I agree with all points said. I too went to see mysore duseera about two years back and found it not worthy of the hype it creates.
Never knew about this side of Mysore Dasara. I’ve been thinking I have to be there once. Well, after reading this I don’t think I will be up for it anytime soon.
I’m really saddened to read this article.. Dasara is the state festival and is one that is connected to the natives on an emotional level to say the least.. what you have written is actually not specific to Mysore and is the case of any big gathering in India. Be it the Pooram in Kerala, Ganesh Visarjan in Mumbai, Durga Pooja in Kolkata, Holi in Mathura etc. It is wrong to write about a particular festival.
It is we bloggers/social media influencers to blame who hype up every little place n event. Eventually everyone wants to travel and end up maligning the sanctity of the place… it’s us bloggers to blame n I’m disappointed to read the way this article has portrayed a particular place.

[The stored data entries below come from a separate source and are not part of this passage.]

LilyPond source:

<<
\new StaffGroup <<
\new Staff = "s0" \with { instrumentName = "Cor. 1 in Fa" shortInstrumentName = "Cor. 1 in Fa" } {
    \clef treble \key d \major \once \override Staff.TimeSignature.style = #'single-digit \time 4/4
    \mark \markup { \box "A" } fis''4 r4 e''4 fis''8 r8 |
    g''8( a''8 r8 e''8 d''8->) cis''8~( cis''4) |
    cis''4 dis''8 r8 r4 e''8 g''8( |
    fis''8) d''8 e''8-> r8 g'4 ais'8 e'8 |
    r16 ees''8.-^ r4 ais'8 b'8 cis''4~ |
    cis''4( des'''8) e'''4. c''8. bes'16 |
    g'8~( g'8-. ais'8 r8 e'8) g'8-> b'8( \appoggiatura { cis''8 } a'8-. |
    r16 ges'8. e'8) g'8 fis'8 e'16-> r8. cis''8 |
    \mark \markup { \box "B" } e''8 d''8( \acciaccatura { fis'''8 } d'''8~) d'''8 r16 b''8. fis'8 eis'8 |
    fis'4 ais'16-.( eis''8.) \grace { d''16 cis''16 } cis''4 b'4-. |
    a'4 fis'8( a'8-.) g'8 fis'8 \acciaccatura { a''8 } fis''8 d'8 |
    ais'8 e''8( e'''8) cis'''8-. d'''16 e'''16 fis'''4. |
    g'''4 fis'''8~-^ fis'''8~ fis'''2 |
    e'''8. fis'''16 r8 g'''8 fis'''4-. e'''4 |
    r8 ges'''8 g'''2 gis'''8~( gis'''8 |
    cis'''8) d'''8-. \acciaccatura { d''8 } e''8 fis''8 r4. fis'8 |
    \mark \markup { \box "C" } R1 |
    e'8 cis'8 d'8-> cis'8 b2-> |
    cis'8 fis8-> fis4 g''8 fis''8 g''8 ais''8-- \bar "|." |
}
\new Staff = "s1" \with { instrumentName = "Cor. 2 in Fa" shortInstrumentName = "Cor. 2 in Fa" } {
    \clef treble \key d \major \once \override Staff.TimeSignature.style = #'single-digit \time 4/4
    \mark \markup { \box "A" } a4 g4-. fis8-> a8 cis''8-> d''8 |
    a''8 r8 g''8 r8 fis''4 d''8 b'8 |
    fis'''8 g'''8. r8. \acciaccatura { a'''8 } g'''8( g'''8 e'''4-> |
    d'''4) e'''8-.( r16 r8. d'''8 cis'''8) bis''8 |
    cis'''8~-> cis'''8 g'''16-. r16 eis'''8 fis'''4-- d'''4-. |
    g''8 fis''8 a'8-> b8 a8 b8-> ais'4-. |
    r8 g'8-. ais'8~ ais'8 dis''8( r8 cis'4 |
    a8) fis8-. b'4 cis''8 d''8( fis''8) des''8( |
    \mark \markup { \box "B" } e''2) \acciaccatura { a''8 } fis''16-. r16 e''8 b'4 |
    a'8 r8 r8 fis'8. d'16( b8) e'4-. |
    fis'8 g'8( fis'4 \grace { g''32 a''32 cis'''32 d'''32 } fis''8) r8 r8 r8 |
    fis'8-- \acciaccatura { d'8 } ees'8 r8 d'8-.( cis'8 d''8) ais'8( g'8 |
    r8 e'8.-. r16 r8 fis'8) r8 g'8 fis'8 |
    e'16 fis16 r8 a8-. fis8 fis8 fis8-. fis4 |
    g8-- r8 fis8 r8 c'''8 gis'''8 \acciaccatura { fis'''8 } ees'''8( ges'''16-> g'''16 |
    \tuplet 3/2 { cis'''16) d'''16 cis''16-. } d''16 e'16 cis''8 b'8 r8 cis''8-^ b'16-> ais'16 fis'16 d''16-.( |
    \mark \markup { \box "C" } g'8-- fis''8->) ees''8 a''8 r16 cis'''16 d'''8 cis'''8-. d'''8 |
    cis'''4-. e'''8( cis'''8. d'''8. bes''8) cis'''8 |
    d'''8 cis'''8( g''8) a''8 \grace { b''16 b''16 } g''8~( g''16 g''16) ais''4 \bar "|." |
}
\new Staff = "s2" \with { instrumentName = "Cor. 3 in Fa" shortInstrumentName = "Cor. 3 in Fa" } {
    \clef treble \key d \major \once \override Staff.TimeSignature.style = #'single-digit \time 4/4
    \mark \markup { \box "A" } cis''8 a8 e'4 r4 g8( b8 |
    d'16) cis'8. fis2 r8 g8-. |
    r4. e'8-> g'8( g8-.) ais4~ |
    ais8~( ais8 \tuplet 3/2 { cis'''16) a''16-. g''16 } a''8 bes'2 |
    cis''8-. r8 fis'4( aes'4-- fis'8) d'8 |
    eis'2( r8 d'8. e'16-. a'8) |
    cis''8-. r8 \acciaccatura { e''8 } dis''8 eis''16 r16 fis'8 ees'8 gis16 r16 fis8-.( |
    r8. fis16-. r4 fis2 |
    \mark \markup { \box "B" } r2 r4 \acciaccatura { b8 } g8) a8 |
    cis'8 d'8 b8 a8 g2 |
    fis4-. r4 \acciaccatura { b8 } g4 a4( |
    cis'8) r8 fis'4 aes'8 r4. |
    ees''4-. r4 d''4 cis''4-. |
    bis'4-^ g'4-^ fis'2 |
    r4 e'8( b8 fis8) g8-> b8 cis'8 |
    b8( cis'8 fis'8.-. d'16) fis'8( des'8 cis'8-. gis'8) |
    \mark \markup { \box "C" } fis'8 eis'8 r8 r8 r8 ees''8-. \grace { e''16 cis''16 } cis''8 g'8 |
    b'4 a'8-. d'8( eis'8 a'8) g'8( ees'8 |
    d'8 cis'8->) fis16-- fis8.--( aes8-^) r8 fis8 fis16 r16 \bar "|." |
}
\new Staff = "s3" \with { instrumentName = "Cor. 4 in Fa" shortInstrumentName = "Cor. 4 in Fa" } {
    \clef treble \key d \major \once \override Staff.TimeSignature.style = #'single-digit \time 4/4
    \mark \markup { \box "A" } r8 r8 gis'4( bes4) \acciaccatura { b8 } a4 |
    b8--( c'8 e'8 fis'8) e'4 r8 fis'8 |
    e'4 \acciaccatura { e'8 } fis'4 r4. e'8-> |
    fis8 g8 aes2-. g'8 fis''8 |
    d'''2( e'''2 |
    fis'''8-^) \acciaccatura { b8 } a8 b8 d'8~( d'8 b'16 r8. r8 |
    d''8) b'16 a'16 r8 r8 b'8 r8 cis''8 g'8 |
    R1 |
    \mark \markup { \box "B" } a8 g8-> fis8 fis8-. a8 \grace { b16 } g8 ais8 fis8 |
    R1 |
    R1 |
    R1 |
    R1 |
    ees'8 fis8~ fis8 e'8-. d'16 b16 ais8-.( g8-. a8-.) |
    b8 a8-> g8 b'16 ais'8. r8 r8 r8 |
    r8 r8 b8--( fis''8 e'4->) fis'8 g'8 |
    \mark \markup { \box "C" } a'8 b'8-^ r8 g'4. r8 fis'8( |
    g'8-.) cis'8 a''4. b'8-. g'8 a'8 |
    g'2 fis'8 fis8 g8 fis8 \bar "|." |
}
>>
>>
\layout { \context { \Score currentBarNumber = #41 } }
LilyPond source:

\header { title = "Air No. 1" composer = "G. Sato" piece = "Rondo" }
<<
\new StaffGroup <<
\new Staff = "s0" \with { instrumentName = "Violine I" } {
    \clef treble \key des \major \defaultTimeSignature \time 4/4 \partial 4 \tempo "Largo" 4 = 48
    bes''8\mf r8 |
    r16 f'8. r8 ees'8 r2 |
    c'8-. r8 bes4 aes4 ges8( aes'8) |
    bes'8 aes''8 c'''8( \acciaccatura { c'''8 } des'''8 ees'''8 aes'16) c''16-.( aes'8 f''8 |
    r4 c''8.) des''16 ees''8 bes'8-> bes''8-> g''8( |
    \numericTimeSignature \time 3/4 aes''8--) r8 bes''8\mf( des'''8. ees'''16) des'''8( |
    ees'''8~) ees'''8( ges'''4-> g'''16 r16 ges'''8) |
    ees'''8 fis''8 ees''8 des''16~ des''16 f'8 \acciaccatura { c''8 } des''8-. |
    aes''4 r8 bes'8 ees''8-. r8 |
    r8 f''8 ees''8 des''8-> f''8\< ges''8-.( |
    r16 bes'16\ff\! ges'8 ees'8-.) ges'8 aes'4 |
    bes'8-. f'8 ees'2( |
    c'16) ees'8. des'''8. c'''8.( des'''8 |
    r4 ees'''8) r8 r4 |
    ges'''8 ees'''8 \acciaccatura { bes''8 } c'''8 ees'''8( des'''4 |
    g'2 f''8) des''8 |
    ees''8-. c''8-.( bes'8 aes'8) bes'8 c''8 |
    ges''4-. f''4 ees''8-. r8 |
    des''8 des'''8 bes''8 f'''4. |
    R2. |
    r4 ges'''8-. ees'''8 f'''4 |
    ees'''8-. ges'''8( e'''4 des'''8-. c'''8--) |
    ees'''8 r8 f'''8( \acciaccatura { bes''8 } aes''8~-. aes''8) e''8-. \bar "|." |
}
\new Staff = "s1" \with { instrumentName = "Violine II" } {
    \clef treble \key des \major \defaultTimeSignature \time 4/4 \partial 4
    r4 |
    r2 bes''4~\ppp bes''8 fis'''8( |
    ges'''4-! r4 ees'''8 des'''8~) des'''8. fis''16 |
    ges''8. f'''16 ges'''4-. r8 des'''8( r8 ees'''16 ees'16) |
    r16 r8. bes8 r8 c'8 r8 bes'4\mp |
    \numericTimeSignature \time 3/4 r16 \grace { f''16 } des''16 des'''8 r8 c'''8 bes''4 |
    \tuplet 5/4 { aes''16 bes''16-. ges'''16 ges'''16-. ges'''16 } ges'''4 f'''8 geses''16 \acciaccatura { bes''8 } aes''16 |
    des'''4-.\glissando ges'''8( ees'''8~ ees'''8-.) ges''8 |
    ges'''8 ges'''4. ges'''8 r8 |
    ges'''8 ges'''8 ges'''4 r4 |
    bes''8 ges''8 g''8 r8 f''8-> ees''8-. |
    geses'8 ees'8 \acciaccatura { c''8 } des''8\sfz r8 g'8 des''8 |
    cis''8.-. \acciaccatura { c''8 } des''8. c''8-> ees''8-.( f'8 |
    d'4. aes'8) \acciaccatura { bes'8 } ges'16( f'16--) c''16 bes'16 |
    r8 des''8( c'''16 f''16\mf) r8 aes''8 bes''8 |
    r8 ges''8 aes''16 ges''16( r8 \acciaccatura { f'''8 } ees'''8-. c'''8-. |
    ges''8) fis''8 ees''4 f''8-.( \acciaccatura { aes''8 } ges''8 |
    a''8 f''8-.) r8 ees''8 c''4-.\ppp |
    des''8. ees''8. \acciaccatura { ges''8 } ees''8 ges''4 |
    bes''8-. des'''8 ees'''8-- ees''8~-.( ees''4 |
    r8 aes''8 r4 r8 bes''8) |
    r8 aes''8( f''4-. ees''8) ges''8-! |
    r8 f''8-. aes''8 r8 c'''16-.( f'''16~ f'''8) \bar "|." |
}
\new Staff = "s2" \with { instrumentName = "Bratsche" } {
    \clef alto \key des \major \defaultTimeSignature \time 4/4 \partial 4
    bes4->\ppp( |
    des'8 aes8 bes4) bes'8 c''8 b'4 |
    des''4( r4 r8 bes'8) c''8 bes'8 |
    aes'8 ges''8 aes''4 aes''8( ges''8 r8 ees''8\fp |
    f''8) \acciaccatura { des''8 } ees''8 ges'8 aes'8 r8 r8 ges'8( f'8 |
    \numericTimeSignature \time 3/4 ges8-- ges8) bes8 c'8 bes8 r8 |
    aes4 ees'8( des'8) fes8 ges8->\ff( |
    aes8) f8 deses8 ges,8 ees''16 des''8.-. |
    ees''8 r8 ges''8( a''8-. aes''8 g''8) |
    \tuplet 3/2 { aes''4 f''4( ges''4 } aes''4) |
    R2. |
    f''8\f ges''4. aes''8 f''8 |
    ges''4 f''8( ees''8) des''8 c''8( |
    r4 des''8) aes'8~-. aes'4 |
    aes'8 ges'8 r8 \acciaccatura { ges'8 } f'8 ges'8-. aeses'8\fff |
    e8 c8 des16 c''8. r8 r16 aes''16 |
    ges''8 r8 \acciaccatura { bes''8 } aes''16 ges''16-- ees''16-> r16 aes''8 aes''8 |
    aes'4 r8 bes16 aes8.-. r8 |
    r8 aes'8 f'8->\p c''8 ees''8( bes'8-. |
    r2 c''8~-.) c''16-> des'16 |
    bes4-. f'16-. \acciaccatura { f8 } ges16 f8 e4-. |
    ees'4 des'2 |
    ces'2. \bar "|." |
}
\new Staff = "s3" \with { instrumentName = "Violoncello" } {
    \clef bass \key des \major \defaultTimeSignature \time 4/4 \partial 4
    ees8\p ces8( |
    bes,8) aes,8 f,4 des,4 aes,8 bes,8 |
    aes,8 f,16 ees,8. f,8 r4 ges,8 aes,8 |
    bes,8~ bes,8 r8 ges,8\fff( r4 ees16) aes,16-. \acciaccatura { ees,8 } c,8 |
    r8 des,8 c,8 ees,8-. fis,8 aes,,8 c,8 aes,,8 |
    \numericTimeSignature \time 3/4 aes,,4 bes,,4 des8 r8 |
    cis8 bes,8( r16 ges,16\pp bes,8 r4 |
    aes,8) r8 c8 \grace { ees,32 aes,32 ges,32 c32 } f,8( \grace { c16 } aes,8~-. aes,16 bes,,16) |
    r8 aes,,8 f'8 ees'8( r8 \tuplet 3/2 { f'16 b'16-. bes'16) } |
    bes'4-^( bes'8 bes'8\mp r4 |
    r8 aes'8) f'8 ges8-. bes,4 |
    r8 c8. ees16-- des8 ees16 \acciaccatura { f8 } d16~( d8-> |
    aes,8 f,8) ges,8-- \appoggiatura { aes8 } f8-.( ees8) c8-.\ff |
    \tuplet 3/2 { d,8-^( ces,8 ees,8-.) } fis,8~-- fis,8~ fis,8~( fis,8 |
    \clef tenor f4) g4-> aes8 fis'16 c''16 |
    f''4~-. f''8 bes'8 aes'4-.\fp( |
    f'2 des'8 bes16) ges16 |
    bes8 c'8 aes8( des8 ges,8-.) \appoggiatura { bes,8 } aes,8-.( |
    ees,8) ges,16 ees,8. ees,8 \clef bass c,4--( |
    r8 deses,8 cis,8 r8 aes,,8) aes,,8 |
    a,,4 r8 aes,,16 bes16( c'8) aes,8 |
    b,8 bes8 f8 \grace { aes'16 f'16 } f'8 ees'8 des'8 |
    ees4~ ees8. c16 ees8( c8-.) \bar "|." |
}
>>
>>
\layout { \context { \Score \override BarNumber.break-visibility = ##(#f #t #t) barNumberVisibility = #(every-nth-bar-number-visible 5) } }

Hi, thanks for dropping by. This kind of inconvenience I have only faced in Mathura. Durga Puja in Kolkata or Ganesh Visarjan in Mumbai are crowded but the crowd is in discipline.
As bloggers and sm influencers (which I am noticing) it should be our responsibility to give a reality check and not only share flowery words about a certain place or event.
I had a similar experience at Mathura last Holi .. so I kno it was all cuz I got “influenced” by some nice stuff on social media… Anyway, I believe travel writing is all about our true experiences and individual perspectives.. so, it’s ok!
Good luck with your travels and keep inspiring 🙂
It takes courage to write so candidly, kudos for the write-up and truth their-in. More power to your efforts and visits.